Understanding the physiology of B-type natriuretic peptide in heart failure led to the therapeutic agent nesiritide (Natrecor, Scios Inc.)—BNP produced by recombinant technology. Nesiritide is indicated to treat patients with acute heart failure—dyspnea at rest or with minimal activity.

When heart function weakens, the hormones of the renin-angiotensin-aldosterone (RAA) system increase to preserve blood flow to the kidneys, brain, and other vital organs, explains Chester Falterman, MD, of the Heart Clinic of Louisiana in New Orleans. This benefit comes at the expense of constricting arteries and increased salt and water retention, with the effect being more stress placed on a failing heart and resulting in pulmonary edema and congestive heart failure.

In response, the heart secretes BNP, which causes vasodilatation and decreased sympathetic outflow, promotes salt and water wasting, and counteracts the RAA system. Unfortunately, the heart cannot make enough BNP to completely counter these detrimental counter-regulatory hormones, and fluid buildup and congestive heart failure result. "This is why it’s necessary to give nesiritide in super-therapeutic doses,"Dr. Falterman says. (Although heart failure patients are treated with ACE inhibitors, antagonism of the RAA system is incomplete.)

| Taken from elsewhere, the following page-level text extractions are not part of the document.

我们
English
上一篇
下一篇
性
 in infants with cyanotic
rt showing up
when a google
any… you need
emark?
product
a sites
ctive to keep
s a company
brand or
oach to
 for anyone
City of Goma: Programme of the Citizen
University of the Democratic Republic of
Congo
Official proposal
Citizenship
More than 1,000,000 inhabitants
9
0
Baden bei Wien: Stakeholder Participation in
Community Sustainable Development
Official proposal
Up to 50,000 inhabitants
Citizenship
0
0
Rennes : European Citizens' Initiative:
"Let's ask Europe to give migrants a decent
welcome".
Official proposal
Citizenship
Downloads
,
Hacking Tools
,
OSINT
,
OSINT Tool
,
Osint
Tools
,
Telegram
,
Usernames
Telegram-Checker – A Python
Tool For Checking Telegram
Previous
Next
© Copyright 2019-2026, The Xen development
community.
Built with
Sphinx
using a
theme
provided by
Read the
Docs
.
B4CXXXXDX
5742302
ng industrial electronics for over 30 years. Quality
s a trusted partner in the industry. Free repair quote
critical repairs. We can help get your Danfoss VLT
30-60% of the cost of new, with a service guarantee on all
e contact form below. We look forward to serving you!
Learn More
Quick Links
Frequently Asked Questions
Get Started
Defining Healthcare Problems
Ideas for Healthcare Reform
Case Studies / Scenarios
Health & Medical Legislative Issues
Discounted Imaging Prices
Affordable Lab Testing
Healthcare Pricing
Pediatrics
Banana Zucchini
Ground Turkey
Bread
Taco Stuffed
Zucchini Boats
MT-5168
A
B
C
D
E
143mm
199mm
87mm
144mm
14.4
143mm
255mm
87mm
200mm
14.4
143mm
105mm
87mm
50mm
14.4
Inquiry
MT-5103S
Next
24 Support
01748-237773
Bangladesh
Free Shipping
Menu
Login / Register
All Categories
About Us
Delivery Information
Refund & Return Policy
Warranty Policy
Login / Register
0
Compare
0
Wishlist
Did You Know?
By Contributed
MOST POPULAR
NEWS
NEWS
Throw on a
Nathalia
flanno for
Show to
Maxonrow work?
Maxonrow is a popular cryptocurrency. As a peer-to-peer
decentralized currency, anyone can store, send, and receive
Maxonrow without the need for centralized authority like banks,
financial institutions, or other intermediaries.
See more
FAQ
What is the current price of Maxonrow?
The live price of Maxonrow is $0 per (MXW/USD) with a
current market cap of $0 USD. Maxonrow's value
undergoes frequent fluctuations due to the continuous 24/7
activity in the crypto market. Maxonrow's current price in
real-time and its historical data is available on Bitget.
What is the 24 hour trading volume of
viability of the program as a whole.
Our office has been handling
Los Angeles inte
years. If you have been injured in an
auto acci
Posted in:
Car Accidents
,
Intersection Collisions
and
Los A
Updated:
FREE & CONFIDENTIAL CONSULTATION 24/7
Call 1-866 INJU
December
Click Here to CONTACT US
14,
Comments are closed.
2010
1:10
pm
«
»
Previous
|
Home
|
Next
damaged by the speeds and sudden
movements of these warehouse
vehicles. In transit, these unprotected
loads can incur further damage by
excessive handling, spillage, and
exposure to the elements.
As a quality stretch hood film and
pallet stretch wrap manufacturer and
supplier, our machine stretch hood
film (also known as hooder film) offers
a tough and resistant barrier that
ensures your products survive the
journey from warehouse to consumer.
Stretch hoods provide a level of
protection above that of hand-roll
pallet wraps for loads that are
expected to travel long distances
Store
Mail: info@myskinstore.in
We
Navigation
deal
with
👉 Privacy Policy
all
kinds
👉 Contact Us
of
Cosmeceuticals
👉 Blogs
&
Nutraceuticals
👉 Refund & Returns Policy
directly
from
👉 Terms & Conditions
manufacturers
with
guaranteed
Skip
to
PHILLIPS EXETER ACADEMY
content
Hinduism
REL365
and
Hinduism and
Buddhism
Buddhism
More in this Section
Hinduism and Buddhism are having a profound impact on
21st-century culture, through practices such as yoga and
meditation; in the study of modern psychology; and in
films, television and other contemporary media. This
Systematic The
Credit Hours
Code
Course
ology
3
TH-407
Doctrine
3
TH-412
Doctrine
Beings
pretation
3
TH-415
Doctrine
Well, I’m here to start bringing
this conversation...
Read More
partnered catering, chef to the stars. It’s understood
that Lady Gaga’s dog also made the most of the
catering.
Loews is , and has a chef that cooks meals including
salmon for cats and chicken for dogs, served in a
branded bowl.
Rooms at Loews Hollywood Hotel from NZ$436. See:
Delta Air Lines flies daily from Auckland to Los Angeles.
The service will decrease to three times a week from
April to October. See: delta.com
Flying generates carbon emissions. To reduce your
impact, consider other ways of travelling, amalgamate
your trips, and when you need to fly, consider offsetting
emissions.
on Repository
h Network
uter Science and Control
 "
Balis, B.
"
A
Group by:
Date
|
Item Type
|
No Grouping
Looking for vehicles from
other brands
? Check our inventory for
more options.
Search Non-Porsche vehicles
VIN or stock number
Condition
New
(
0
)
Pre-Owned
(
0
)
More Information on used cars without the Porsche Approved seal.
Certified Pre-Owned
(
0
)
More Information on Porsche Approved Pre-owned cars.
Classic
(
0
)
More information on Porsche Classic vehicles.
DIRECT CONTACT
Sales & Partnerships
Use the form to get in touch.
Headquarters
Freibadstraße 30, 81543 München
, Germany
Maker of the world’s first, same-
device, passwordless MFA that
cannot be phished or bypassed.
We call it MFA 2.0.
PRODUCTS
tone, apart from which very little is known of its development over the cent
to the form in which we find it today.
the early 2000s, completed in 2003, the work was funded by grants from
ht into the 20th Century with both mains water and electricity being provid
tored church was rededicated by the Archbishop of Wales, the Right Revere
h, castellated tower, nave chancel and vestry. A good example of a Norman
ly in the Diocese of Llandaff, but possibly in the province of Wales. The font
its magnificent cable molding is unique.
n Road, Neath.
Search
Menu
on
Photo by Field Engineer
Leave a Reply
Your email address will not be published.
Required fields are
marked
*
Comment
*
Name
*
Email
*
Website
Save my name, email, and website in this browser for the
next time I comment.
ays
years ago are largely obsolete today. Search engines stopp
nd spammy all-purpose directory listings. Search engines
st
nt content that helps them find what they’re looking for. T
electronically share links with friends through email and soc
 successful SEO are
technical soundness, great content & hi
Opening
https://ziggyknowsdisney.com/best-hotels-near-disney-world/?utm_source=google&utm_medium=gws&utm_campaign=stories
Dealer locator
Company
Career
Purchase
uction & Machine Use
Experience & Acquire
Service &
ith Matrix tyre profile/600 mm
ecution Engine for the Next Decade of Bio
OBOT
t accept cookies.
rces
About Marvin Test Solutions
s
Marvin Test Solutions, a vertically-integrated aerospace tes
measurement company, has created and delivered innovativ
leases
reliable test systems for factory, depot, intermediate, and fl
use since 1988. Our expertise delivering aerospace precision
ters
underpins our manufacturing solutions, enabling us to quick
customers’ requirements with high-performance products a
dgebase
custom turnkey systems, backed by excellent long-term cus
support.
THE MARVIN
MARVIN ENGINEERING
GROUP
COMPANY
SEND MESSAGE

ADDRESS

In clinical trials, nesiritide was evaluated in outpatients presenting to the ED with acute decompensated heart failure and in hospitalized patients with New York Heart Association class IV heart failure. Nesiritide acted faster than nitroglycerin, with an onset of action of 15 minutes. And a fixed dose of nesiritide (bolus plus infusion) had a sustained effect over 24 hours, while nitroglycerin needed to be uptitrated. Dr. Falterman says the ability to use a standard dose of nesiritide is a big advantage: "Uptitration [of nitroglycerin] is often not done in community hospitals."

A trial is underway to test whether nesiritide can reverse acute heart failure rapidly enough so that some patients bypass intensive care and can be sent to stepdown or telemetry units, yielding cost savings. "I have seen that situation frequently in my practice," Dr. Falterman says. Another endpoint is a reduction in the readmission rate for heart failure—currently 20 to 30 percent at three to six months.